Your home page isn’t the (only) problem
My father was fond of saying, “You can’t make a silk purse out of a sow’s ear.”
The meaning? You can only work with what you’ve got. If you’ve got nothing, dressing it up and make it look pretty won’t help.
I’m reminded of this every time a prospect asks if I’ll just rewrite their home page – and not touch the rest of their site copy.
Sometimes, the prospect is convinced that a few home page keyphrase tweaks will help their entire site’s SEO. Or, they know their home page is dull and ineffective – and they hope that adding some “conversion punch” will drive more leads (or make more sales.)
Sadly, this is rarely – if ever – the case.
It’s true that your home page is an important page. It’s like your virtual storefront, showing your prospects who you are, what you do and how you can help.
But the goal of your home page isn’t to immediately make a sale. It’s to guide people your product or service pages.
And that’s where the real conversion (and positioning) magic lives.
There are three major holes in the “rewriting our home page is the magic bullet” theory:
- It’s often more important to focus on your “money pages.” What product or service pages generate the most income? Rewrite those first. When I set an SEO content strategy, I outline the top pages that will help “move the needle” the fastest. That way, you’re seeing immediate improvement in the areas that make you the most money.

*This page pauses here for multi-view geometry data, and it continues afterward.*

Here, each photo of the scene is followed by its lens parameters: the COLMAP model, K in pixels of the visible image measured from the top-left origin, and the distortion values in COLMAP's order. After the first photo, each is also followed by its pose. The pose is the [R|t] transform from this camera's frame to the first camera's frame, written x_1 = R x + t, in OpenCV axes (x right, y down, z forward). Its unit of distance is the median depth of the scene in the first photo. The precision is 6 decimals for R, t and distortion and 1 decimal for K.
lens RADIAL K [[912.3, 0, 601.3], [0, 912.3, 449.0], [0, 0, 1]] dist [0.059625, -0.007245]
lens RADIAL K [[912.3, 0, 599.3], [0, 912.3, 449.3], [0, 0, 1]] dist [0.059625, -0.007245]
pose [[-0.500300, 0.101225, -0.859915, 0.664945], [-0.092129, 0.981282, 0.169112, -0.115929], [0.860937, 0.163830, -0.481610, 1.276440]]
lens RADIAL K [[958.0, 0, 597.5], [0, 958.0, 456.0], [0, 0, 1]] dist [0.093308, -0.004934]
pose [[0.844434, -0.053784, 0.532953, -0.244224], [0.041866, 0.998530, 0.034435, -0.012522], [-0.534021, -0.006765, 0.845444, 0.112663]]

(Note that I said “money pageS.” Rewriting a subcategory page by itself probably won’t work. Rewriting an entire section can definitely help.)
- In a perfect world, prospects land on your inner pages – not your home page. If people are searching for a certain product or service, you want them to find the landing page specific to their query. Not your home page (where they would have to search again for what they want.)

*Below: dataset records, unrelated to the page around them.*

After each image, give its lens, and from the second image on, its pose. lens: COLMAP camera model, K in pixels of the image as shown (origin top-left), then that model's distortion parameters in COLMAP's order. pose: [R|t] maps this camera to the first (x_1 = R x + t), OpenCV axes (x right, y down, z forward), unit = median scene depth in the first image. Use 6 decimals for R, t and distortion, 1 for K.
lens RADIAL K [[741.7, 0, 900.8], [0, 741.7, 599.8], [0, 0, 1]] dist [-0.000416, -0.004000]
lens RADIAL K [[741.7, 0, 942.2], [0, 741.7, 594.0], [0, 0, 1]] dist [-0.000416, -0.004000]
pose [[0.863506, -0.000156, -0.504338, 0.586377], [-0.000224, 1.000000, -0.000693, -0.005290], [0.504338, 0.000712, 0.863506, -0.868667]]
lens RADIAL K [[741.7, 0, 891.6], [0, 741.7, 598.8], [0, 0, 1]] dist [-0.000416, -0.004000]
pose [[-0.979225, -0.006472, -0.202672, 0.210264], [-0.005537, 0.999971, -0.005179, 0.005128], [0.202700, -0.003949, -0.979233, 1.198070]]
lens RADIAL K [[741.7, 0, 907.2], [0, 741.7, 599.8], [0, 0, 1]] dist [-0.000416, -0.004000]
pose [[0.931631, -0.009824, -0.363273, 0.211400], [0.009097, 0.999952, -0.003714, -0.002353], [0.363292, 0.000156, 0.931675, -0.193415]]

- Rewriting the home page – without touching any of the inner pages – typically doesn’t work. Have you ever seen a poorly-done house addition? The new addition tends to stand out like a sore thumb and doesn’t flow with the rest of the design. Web copy is the same way. One really good page won’t make the rest of your site read better by default. This kind of user experience can be jarring and actually decrease conversion rates.
Does this mean that you have to rewrite every page at once? No. The first step would be setting a strategy, determining the pages that need “fixing” and setting up a sustainable rewrite plan. If that means you rewrite a few pages a month – fine. At least there’s an ongoing progress.
Will it take work? Sure. Is it worth it? Yes. If you’re on the fence, I challenge you to set up your own SEO content rewrite strategy (or hire someone who can help.)
You’ll be amazed at the difference. Really.